Nell’ultimo periodo sabaudo Spanzotti sembra indugiare sul gusto nordicizzante testimone dei contatti espressivi con l’area alpina ligure e provenzale. Probabile artefice principale della contaminazione è Antoine de Lonhy, il tolosano che condiziona anche gli esordi di Gandolfino da Roreto. 

Il rapporto stretto collaborativo con Defendente Ferrari già attestato sul gusto luminoso ed aspro della pittura nord occidentale può avere influito sulle scelte torinesi del collega.

A Casale l’azione irradiante di Spanzotti si perpetua con la presenza dei fratelli Aimo e Balzarino Volpi.
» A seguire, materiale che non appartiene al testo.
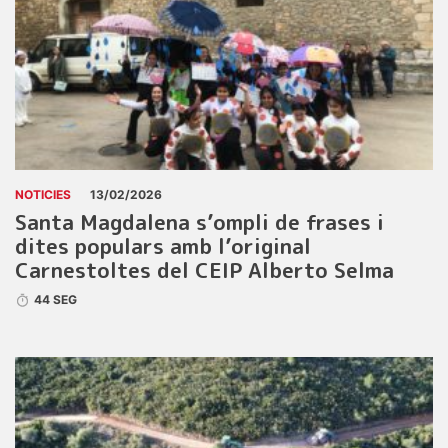
NOTICIES
13/02/2026
Santa Magdalena s’ompli de frases i
dites populars amb l’original
Carnestoltes del CEIP Alberto Selma
44 SEG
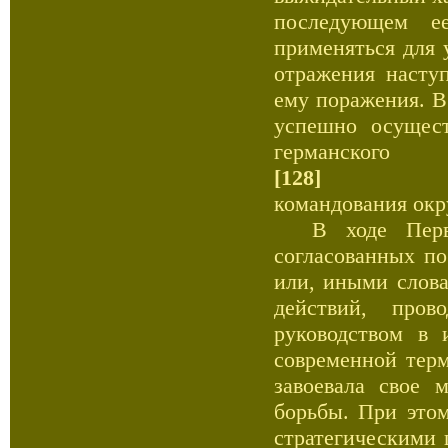
последующем е
применяться для 
отражения насту
ему поражения. В
успешно осущест
германского
[128]
командования окр
В ходе Первой
согласованных по
или, иными слова
действий, про
руководством в 
современной терм
завоевала свое 
борьбы. При это
стратегическими 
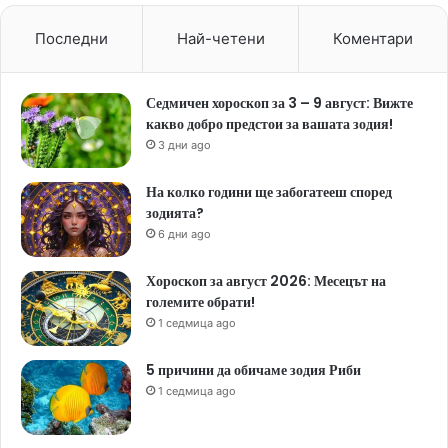
Последни
Най-четени
Коментари
Седмичен хороскоп за 3 – 9 август: Вижте
какво добро предстои за вашата зодия!
3 дни ago
На колко години ще забогатееш според
зодията?
6 дни ago
Хороскоп за август 2026: Месецът на
големите обрати!
1 седмица ago
5 причини да обичаме зодия Риби
1 седмица ago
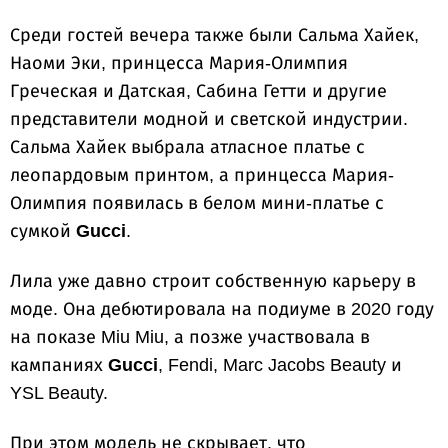
Среди гостей вечера также были Сальма Хайек,
Наоми Эки, принцесса Мария-Олимпия
Греческая и Датская, Сабина Гетти и другие
представители модной и светской индустрии.
Сальма Хайек выбрала атласное платье с
леопардовым принтом, а принцесса Мария-
Олимпия появилась в белом мини-платье с
сумкой
Gucci
.
Лила уже давно строит собственную карьеру в
моде. Она дебютировала на подиуме в 2020 году
на показе Miu Miu, а позже участвовала в
кампаниях
Gucci
, Fendi, Marc Jacobs Beauty и
YSL Beauty.
При этом модель не скрывает, что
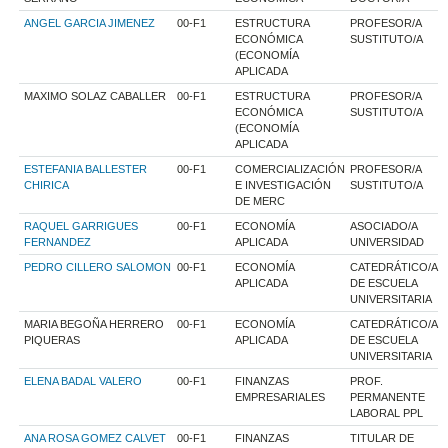
ANGEL GARCIA JIMENEZ
00-F1
ESTRUCTURA
PROFESOR/A
ECONÓMICA
SUSTITUTO/A
(ECONOMÍA
APLICADA
MAXIMO SOLAZ CABALLER
00-F1
ESTRUCTURA
PROFESOR/A
ECONÓMICA
SUSTITUTO/A
(ECONOMÍA
APLICADA
ESTEFANIA BALLESTER
00-F1
COMERCIALIZACIÓN
PROFESOR/A
CHIRICA
E INVESTIGACIÓN
SUSTITUTO/A
DE MERC
RAQUEL GARRIGUES
00-F1
ECONOMÍA
ASOCIADO/A
FERNANDEZ
APLICADA
UNIVERSIDAD
PEDRO CILLERO SALOMON
00-F1
ECONOMÍA
CATEDRÁTICO/A
APLICADA
DE ESCUELA
UNIVERSITARIA
MARIA BEGOÑA HERRERO
00-F1
ECONOMÍA
CATEDRÁTICO/A
PIQUERAS
APLICADA
DE ESCUELA
UNIVERSITARIA
ELENA BADAL VALERO
00-F1
FINANZAS
PROF.
EMPRESARIALES
PERMANENTE
LABORAL PPL
ANA ROSA GOMEZ CALVET
00-F1
FINANZAS
TITULAR DE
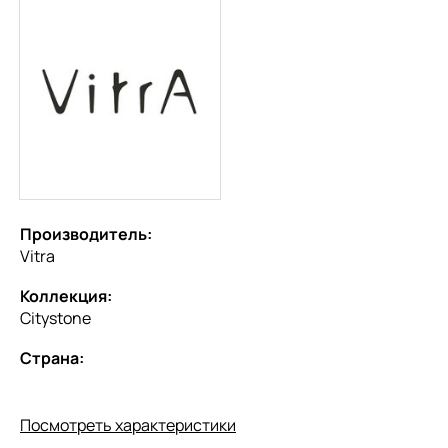
Производитель:
Vitra
Коллекция:
Citystone
Страна:
Посмотреть характеристики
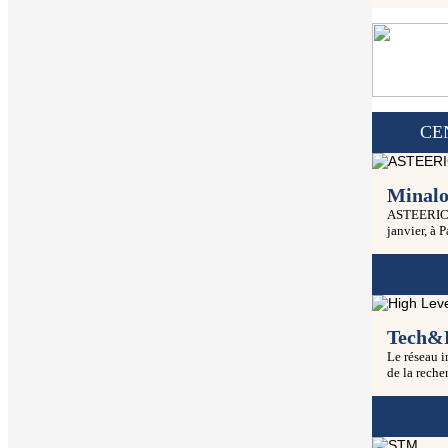
CE
Minalo
ASTEERICS, 
janvier, à Pa
Tech&F
Le réseau i
de la recher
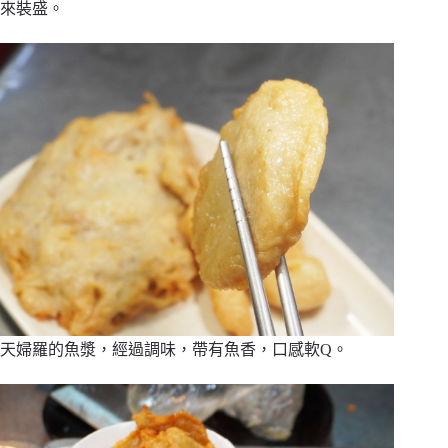
來裝盛。
天婦羅的魚漿，經過調味，帶有魚香，口感軟Q。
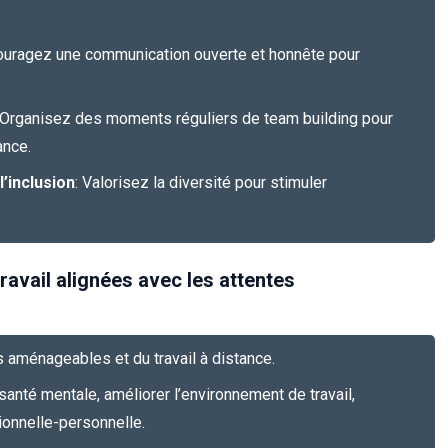
ouragez une communication ouverte et honnête pour
 Organisez des moments réguliers de team building pour
ance.
l’inclusion
: Valorisez la diversité pour stimuler
ravail alignées avec les attentes
 aménageables et du travail à distance.
 santé mentale, améliorer l’environnement de travail,
ionnelle-personnelle.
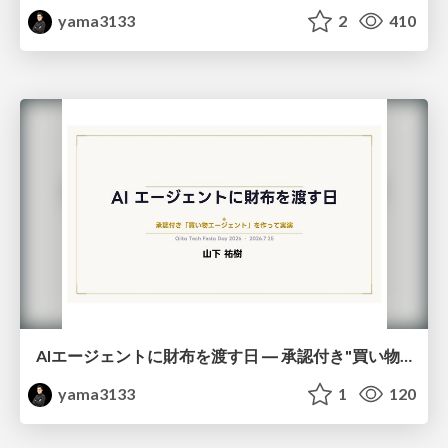
yama3133
2
410
AIエージェントに財布を渡す日 ― 承認付き"買い物エージェント"を作って実演
yama3133
1
120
Il primo è anche il cognato di avendone sposato la sorella Dorotea.

Sono proprio i Volpi a contrastare efficacemente l’opzione figurativa di Macrino d’Alba, prima di cedere il passo ai pittori stranieri come Giovanni Francesco Caroto da Verona ed il fiammingo Pietro Grammorseo che diviene anche genero di Francesco Spanzotti avendone sposato la figlia. 

A Vercelli è Gerolamo Giovenone a raccogliere il testimone prima di svoltare in direzione dell’ultimo astro nascente di nome  Gaudenzio Ferrari.

Come il padre Pietro Spanzotti, documentato sempre a Casale dal 1470 fino alla morte avvenuta dopo il 1503, è pittore anche il fratello Francesco, lui pure documentato sempre a Casale dal 1483 al 1522, e già morto nel 1531. Gli studi hanno ormai trovato accordo nell’identificare in Francesco il cosiddetto Maestro di Crea, autore degli affreschi della cappella di S. Margherita nel santuario di Crea, eseguiti su commissione del marchese Guglielmo VIII Paleologo entro il 1479. Francesco Spanzotti è l’autore anche del polittico voluto da Marco Scarognino prima del 1486 per S. Maria delle Grazie a Varallo Sesia, oggi nella locale Pinacoteca, una Natività negli Staatliche Museen di Berlino e una pala in collezione privata.

L’insegnamento dell’arte di Giovanni Martino Spanzotti risulta decisiva per schiere di pittori piemontesi dell’epoca. In particolare debitore del maestro casalese e delle sue suggestioni compositive e cromatiche sarà Gaudenzio Ferrari.